If I were to never know human failure, I would never understand my need to run to You. The rejection of humanity and it’s flawed version of love pushes me to search for You. My spirit longs for a safe place, a security that can’t be broken, a constant, unconditional, and in it’s deepest part, a perfect love. A peace unknown to this world. A peace unattainable in humanity.
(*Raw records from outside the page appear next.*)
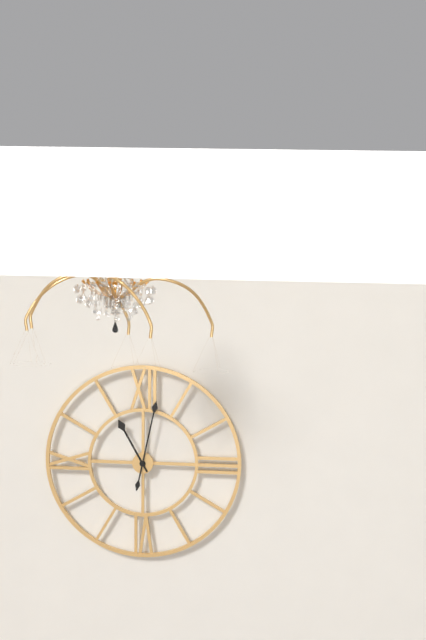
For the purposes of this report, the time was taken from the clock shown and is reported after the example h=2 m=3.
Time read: h=11 m=2
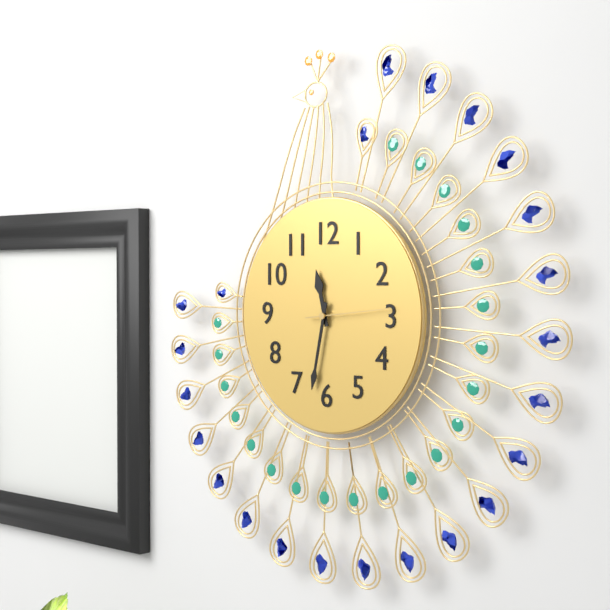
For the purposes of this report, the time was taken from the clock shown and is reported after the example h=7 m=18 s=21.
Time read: h=11 m=32 s=14
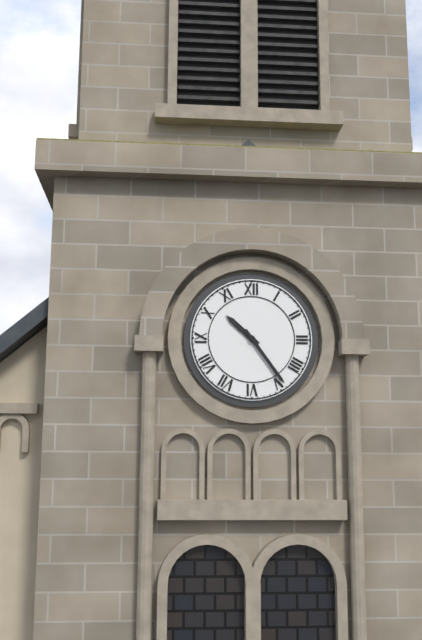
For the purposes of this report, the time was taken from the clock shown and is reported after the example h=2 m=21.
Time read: h=10 m=24
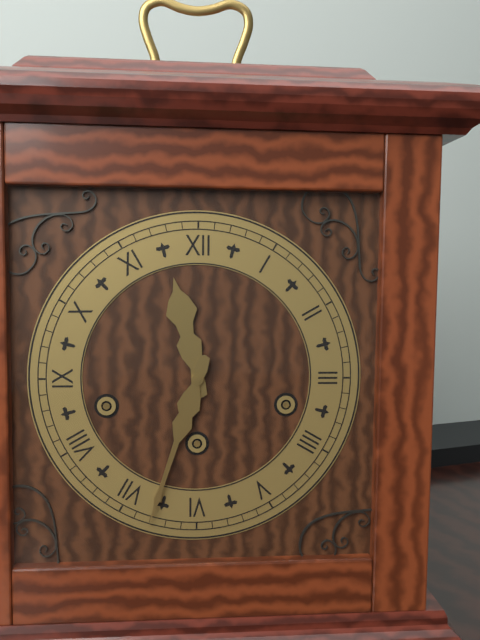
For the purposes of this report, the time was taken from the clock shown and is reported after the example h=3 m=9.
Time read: h=11 m=33
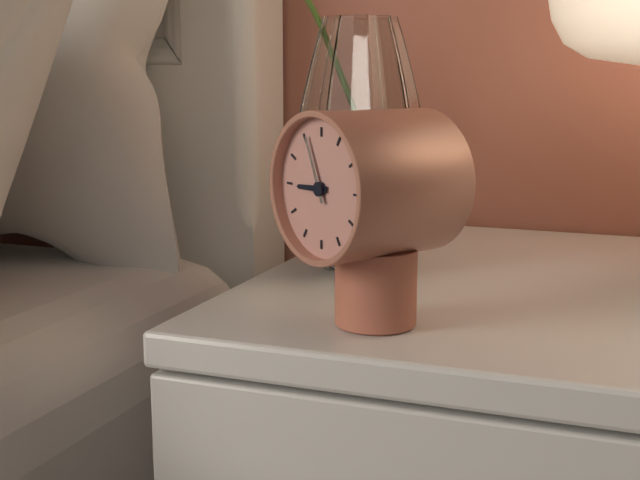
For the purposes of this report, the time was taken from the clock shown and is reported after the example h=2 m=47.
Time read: h=8 m=56
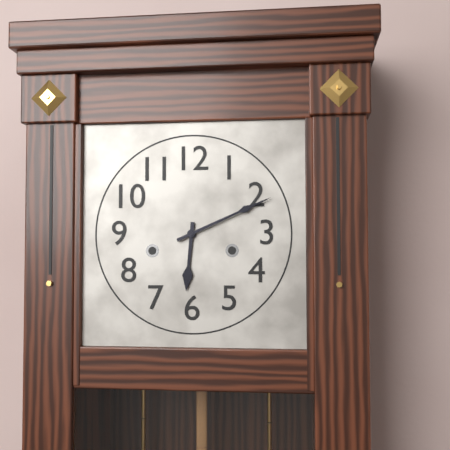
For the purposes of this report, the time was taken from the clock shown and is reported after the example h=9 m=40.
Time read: h=6 m=11
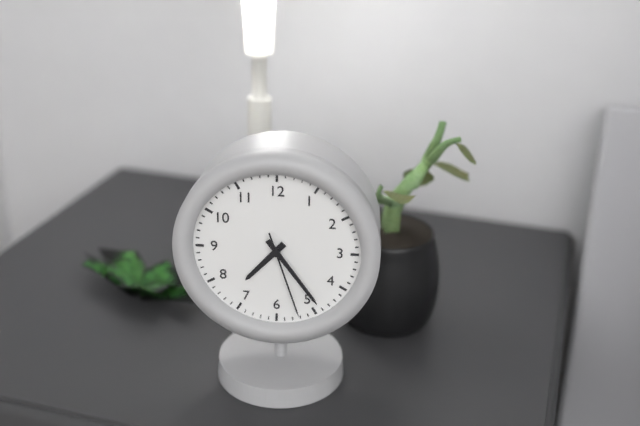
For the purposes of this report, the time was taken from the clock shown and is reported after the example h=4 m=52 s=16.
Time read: h=7 m=24 s=27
It is only through experiencing pain, and brokenness in human relationship that I am able to comprehend some fragment of who You really are, why I need You, and why my soul longs for You. I hate my pain, but it is only through trials that challenge who I am, my value, my worth, my contribution to this life, that I am plunged more deeply into You, and made more desperate for You than every day before. How could I have known this for so long but never understood it? Your Spirit communing with mine; a revelation of all of Your words spoken through the ages in one small moment. Not in my head, but into my very soul.
I need You.
And not just that I need because I have been damaged, but because I was designed for You. To be found in You, held by You, known by You, cherished, desired, all of it. How is it that I can just now see it?
A perfect love.
When humans fail, I can see You, run to You, be loved wholly and completely. Loved without contention, without expectation, without fear, without resentment, pity, guilt, or shame.
You meet me with Your perfect love in my flawed reality. I couldn’t see it, understand it, or even know I needed it without a broken humanity. Your perfect love is enough. It is all I need. In every tainted moment, in every hurt, sorrow, and sadness, I am met with a perfect love.